悩める青瓦台の主

執筆者:名越健郎2003年12月号

 今年2月に就任したばかりの韓国の盧武鉉大統領が、側近の選挙資金不正疑惑や支持率低下、野党の攻勢強化で早くも内政危機に直面している。 野党・ハンナラ党の金秉浩広報委員長は「大統領はカエルだ。オタマジャクシの時代を忘れ、いつまでもしゃべり続け、時々哀しく鳴き、どこに跳ぶか分からない」と攻撃した。野党からは長年政権を離れている恨み節が聞こえるが、けんかを売られた大統領は12月に直接有権者の信を問うと述べ、異例の国民投票実施を提案した。 経済、外交で難題が山積みなのに、韓国は伝統的な内政動揺が予想される。 盧武鉉大統領が内外政策に頭を痛めていると、神が現れた。

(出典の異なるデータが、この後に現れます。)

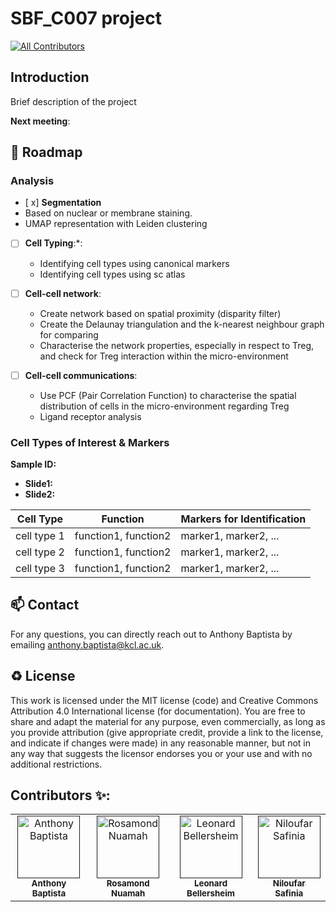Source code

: # SBF_C007 project
<!-- ALL-CONTRIBUTORS-BADGE:START - Do not remove or modify this section -->
[![All Contributors](https://img.shields.io/badge/all_contributors-4-blue.svg?style=flat-square)](#contributors-)
<!-- ALL-CONTRIBUTORS-BADGE:END -->

## Introduction

Brief description of the project

 **Next meeting**: 

🎯 Roadmap
---

### Analysis

-  [ x] **Segmentation**  
  - Based on nuclear or membrane staining.  
  - UMAP representation with Leiden clustering

- [ ] **Cell Typing**:*:  
  - Identifying cell types using canonical markers 
  - Identifying cell types using sc atlas 

- [ ] **Cell-cell network**:  
  - Create network based on spatial proximity (disparity filter)
  - Create the Delaunay triangulation and the k-nearest neighbour graph for comparing
  - Characterise the network properties, especially in respect to Treg, and check for Treg interaction within the micro-environment 

- [ ] **Cell-cell communications**:  
  - Use PCF (Pair Correlation Function) to characterise the spatial distribution of cells in the micro-environment regarding Treg
  - Ligand receptor analysis


### Cell Types of Interest & Markers

**Sample ID:**  
- **Slide1:**   
- **Slide2:** 

| Cell Type          | Function                               | Markers for Identification                        |
|--------------------|--------------------------------------|--------------------------------------------------|
| cell type 1       | function1, function2  | marker1, marker2, ... |
| cell type 2       | function1, function2  | marker1, marker2, ... |
| cell type 3       | function1, function2  | marker1, marker2, ... |



📫 Contact
---

For any questions, you can directly reach out to Anthony Baptista by emailing [anthony.baptista@kcl.ac.uk](mailto:anthony.baptista@kcl.ac.uk).

♻️ License
---

This work is licensed under the MIT license (code) and Creative Commons Attribution 4.0 International license (for documentation).
You are free to share and adapt the material for any purpose, even commercially,
as long as you provide attribution (give appropriate credit, provide a link to the license,
and indicate if changes were made) in any reasonable manner, but not in any way that suggests the
licensor endorses you or your use and with no additional restrictions.


## Contributors ✨:

<!-- ALL-CONTRIBUTORS-LIST:START - Do not remove or modify this section -->
<!-- prettier-ignore-start -->
<!-- markdownlint-disable -->
<table>
  <tbody>
    <tr>
      <td align="center"><a href=""><img src="https://api.dicebear.com/9.x/rings/svg?seed=Anthony%20Baptista" width="100px;" alt="Anthony Baptista"/><br /><sub><b>Anthony Baptista</b></sub></a><br /></td>
      <td align="center"><a href=""><img src="https://api.dicebear.com/9.x/rings/svg?seed=Rosamond%20Nuamah" width="100px;" alt="Rosamond Nuamah"/><br /><sub><b>Rosamond Nuamah</b></sub></a><br /></td>
      <td align="center"><a href=""><img src="https://api.dicebear.com/9.x/rings/svg?seed=Leonard%20Bellersheim" width="100px;" alt="Leonard Bellersheim"/><br /><sub><b>Leonard Bellersheim</b></sub></a><br /></td>
        <td align="center"><a href=""><img src="https://api.dicebear.com/9.x/rings/svg?seed=Niloufar%20Safinia" width="100px;" alt="Niloufar Safinia"/><br /><sub><b>Niloufar Safinia</b></sub></a><br /></td>
    </tr>
  </tbody>
</table>

<!-- markdownlint-restore -->
<!-- prettier-ignore-end -->
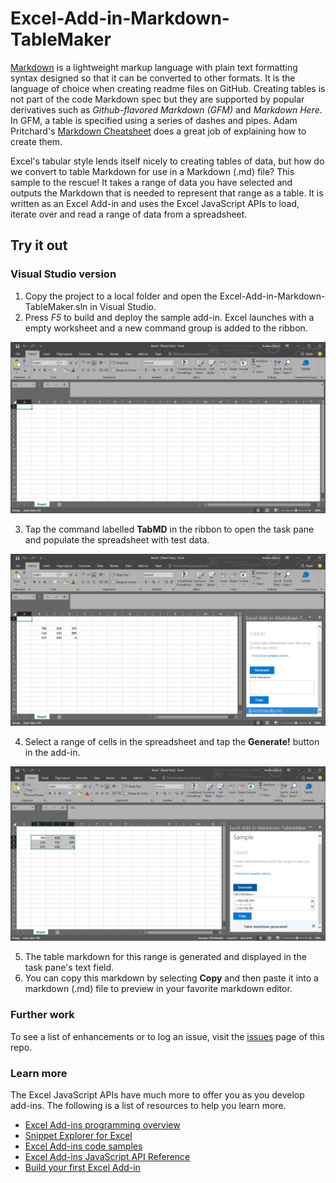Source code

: # Excel-Add-in-Markdown-TableMaker

[Markdown](https://en.wikipedia.org/wiki/Markdown) is a lightweight markup language with plain text formatting syntax designed so that it can be converted to other formats. It is the language of choice when creating readme files on GitHub. Creating tables is not part of the code Markdown spec but they are supported by popular derivatives such as *Github-flavored Markdown (GFM)* and *Markdown Here*. In GFM, a table is specified using a series of dashes and pipes. Adam Pritchard's [Markdown Cheatsheet](https://github.com/adam-p/markdown-here/wiki/Markdown-Cheatsheet#tables)  does a great job of explaining how to create them. 

Excel's tabular style lends itself nicely to creating tables of data, but how do we convert to table Markdown for use in a Markdown (.md) file? This sample to the rescue! It takes a range of data you have selected and outputs the Markdown that is needed to represent that range as a table. It is written as an Excel Add-in and uses the Excel JavaScript APIs to load, iterate over and read a range of data from a spreadsheet.  

## Try it out

### Visual Studio version
1.  Copy the project to a local folder and open the Excel-Add-in-Markdown-TableMaker.sln in Visual Studio.
2.  Press *F5* to build and deploy the sample add-in. Excel launches with a empty worksheet and a new command group is added to the ribbon.  
        
  ![](https://github.com/AndrewJByrne/Excel-Add-in-Markdown-TableMaker/blob/master/readme-images/launch.PNG)

3.  Tap the command labelled **TabMD** in the ribbon to open the task pane and populate the spreadsheet with test data. 

  ![](https://github.com/AndrewJByrne/Excel-Add-in-Markdown-TableMaker/blob/master/readme-images/open-tab.PNG)
  
4.  Select a range of cells in the spreadsheet and tap the **Generate!** button in the add-in.

  ![](https://github.com/AndrewJByrne/Excel-Add-in-Markdown-TableMaker/blob/master/readme-images/generate.PNG)
  
5.  The table markdown for this range is generated and displayed in the task pane's text field. 
6.  You can copy this markdown by selecting **Copy** and then paste it into a markdown (.md) file to preview in your favorite markdown editor. 

### Further work
To see a list of enhancements or to log an issue, visit the [issues](https://github.com/AndrewJByrne/Excel-Add-in-Markdown-TableMaker/issues) page of this repo. 


### Learn more

The Excel JavaScript APIs have much more to offer you as you develop add-ins. The following is a list of resources to help you learn more.  

* [Excel Add-ins programming overview](https://github.com/OfficeDev/office-js-docs/blob/master/excel/excel-add-ins-programming-overview.md)
*  [Snippet Explorer for Excel](http://officesnippetexplorer.azurewebsites.net/#/snippets/excel)
*  [Excel Add-ins code samples](https://github.com/OfficeDev/office-js-docs/blob/master/excel/excel-add-ins-code-samples.md) 
* [Excel Add-ins JavaScript API Reference](https://github.com/OfficeDev/office-js-docs/blob/master/excel/excel-add-ins-javascript-reference.md)
* [Build your first Excel Add-in](https://github.com/OfficeDev/office-js-docs/blob/master/excel/build-your-first-excel-add-in.md)
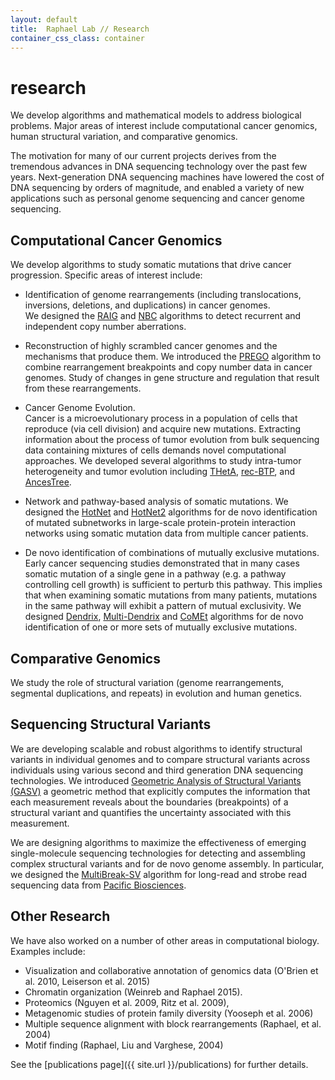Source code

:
 ```yaml
---
layout: default
title:  Raphael Lab // Research
container_css_class: container
---
```

# research

We develop algorithms and mathematical models to address biological problems. Major areas of interest include computational cancer genomics, human structural variation, and comparative genomics.  


The motivation for many of our current projects derives from the tremendous advances in DNA sequencing technology over the past few years. Next-generation DNA sequencing machines have lowered the cost of DNA sequencing by orders of magnitude, and enabled a variety of new applications such as personal genome sequencing and cancer genome sequencing.

## Computational Cancer Genomics
We develop algorithms to study somatic mutations that drive cancer progression. Specific areas of interest include:

* Identification of genome rearrangements (including translocations, inversions, deletions, and duplications) in cancer genomes.  
We designed the [RAIG](/projects/raig/) and [NBC](/projects/nbc) algorithms to detect recurrent and independent copy number aberrations.

* Reconstruction of highly scrambled cancer genomes and the mechanisms that produce them. 
We introduced the [PREGO](/projects/prego/) algorithm to combine rearrangement breakpoints and copy number data in cancer genomes.
Study of changes in gene structure and regulation that result from these rearrangements.

* Cancer Genome Evolution.  
Cancer is a microevolutionary process in a population of cells that reproduce (via cell division) and acquire new mutations. Extracting information about the process of tumor evolution from bulk sequencing data containing mixtures of cells demands novel computational approaches.  We developed several algorithms to study intra-tumor heterogeneity and tumor evolution including [THetA](/projects/theta), [rec-BTP](/projects/btp), and [AncesTree](/projects/ancestree).  

* Network and pathway-based analysis of somatic mutations. We designed the [HotNet](/projects/hotnet) and [HotNet2](/projects/hotnet2) algorithms for de novo identification of mutated subnetworks in large-scale protein-protein interaction networks using somatic mutation data from multiple cancer patients.

* De novo identification of combinations of mutually exclusive mutations. Early cancer sequencing studies demonstrated that in many cases somatic mutation of a single gene in a pathway (e.g. a pathway controlling cell growth) is sufficient to perturb this pathway.  This implies that when examining somatic mutations from many patients, mutations in the same pathway will exhibit a pattern of mutual exclusivity.  We designed [Dendrix](/projects/dendrix), [Multi-Dendrix](/projects/multi-dendrix) and [CoMEt](/projects/comet) algorithms for de novo identification of one or more sets of mutually exclusive mutations.


## Comparative Genomics
We study the role of structural variation (genome rearrangements, segmental duplications, and repeats) in evolution and human genetics.

## Sequencing Structural Variants
We are developing scalable and robust algorithms to identify structural variants in 
individual genomes and to compare structural variants across individuals using various 
second and third generation DNA sequencing technologies. We introduced [Geometric Analysis of Structural Variants (GASV)](/projects/gasv) a geometric method that explicitly computes the information that each measurement reveals about the boundaries (breakpoints) of a structural variant and quantifies the uncertainty associated with this measurement.

We are designing algorithms to maximize the effectiveness of emerging single-molecule sequencing technologies for detecting and assembling complex structural variants and for de novo genome assembly. 
In particular, we designed the [MultiBreak-SV](/projects/multibreaksv/) algorithm for long-read and strobe read sequencing data from
[Pacific Biosciences](http://www.pacificbiosciences.com/).

## Other Research
We have also worked on a number of other areas in computational biology.  Examples include:

* Visualization and collaborative annotation of genomics data (O'Brien et al. 2010, Leiserson et al. 2015)
* Chromatin organization (Weinreb and Raphael 2015).
* Proteomics (Nguyen et al. 2009, Ritz et al. 2009), 
* Metagenomic studies of protein family diversity (Yooseph et al. 2006)
* Multiple sequence alignment with block rearrangements (Raphael, et al. 2004)
* Motif finding (Raphael, Liu and Varghese, 2004)


See the [publications page]({{ site.url }}/publications) for further details.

「就任したばかりの君が何をくよくよしているのだ。君の願いをかなえてやろう」「では、北朝鮮を開放的で話の通じる国にしてください」「それは無理だ。別の願いにしてくれ」「では、韓国の与野党対立を解消し、国内の融和を実現させてください」「……北朝鮮の方をやってみよう」 名誉を失墜した全斗煥、盧泰愚、金泳三、金大中の4人の歴代大統領が集まって、盧武鉉大統領の統治を酷評した。「少なくとも、われわれは在任中、これほど威信を失ったことはなかった」 盧武鉉大統領が就任後、青瓦台(大統領官邸)に移ると、青瓦台に住み着いている犬が見知らぬ大統領に噛み付いた。